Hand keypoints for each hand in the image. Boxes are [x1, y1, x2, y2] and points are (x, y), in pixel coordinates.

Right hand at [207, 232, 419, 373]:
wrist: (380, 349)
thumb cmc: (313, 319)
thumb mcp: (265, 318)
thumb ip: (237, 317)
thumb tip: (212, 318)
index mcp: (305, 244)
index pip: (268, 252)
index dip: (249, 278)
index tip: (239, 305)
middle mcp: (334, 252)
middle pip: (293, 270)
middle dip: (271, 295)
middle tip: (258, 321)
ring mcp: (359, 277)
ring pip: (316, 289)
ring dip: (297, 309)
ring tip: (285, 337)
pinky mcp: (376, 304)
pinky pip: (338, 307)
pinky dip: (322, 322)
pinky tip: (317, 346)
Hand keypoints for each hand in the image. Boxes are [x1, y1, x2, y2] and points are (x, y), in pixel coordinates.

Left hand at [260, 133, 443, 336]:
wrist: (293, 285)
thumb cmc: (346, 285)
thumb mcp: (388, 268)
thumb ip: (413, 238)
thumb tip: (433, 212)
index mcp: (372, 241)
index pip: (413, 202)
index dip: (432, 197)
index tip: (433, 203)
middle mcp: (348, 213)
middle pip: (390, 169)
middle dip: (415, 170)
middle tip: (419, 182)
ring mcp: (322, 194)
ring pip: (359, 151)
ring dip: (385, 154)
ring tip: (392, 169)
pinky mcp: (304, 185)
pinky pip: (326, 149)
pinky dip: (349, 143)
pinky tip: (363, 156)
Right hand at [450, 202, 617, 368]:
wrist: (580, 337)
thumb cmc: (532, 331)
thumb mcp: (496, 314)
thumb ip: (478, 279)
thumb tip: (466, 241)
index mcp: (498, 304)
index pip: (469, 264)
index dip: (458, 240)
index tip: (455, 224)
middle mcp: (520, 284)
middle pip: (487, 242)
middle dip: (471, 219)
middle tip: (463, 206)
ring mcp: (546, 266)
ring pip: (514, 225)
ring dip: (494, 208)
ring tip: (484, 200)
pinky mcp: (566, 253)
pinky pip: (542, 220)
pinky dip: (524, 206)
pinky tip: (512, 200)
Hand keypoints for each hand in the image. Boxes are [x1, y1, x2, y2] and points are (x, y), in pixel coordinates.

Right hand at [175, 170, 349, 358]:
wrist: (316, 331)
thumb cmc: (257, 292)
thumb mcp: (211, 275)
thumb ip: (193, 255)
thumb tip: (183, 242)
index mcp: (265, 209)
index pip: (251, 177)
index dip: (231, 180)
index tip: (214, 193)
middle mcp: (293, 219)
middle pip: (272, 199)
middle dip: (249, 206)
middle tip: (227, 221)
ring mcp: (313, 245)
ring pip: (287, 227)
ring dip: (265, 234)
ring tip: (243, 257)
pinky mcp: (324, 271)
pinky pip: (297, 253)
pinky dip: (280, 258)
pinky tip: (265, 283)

--------------------------------

### Activity:
The line with "ring mcp: (322, 194)", plus every line after it through the end of the listing, needs to be repeated exactly; nothing else belongs in the reply.

### Task answer:
ring mcp: (322, 194)
ring pip: (359, 151)
ring dip: (385, 154)
ring tip: (392, 169)
pinky mcp: (304, 185)
pinky pip: (326, 149)
pinky dip: (349, 143)
pinky tip: (363, 156)
Right hand at [450, 202, 617, 368]:
wrist: (580, 337)
thumb cmc: (532, 331)
thumb mcp: (496, 314)
thumb ip: (478, 279)
thumb tip: (466, 241)
index mcp: (498, 304)
index pip: (469, 264)
index dip: (458, 240)
index tip: (455, 224)
middle mcp: (520, 284)
middle pip: (487, 242)
middle dip: (471, 219)
middle tip: (463, 206)
ring mcp: (546, 266)
ring pip: (514, 225)
ring dip: (494, 208)
ring tip: (484, 200)
pinky mcp: (566, 253)
pinky pip: (542, 220)
pinky dip: (524, 206)
pinky tip: (512, 200)
Hand keypoints for each hand in the image. Boxes are [x1, y1, x2, y2] and points are (x, y), in pixel coordinates.

Right hand at [175, 170, 349, 358]:
wrist: (316, 331)
thumb cmc: (257, 292)
thumb mcp: (211, 275)
thumb ip: (193, 255)
thumb tip: (183, 242)
index mcp: (265, 209)
index pip: (251, 177)
index dip: (231, 180)
index tip: (214, 193)
middle mcp: (293, 219)
middle pip: (272, 199)
middle dip: (249, 206)
middle tip: (227, 221)
ring mcp: (313, 245)
ring pip: (287, 227)
ring dip: (265, 234)
ring tip: (243, 257)
pinky mcp: (324, 271)
pinky pip: (297, 253)
pinky dip: (280, 258)
pinky tip: (265, 283)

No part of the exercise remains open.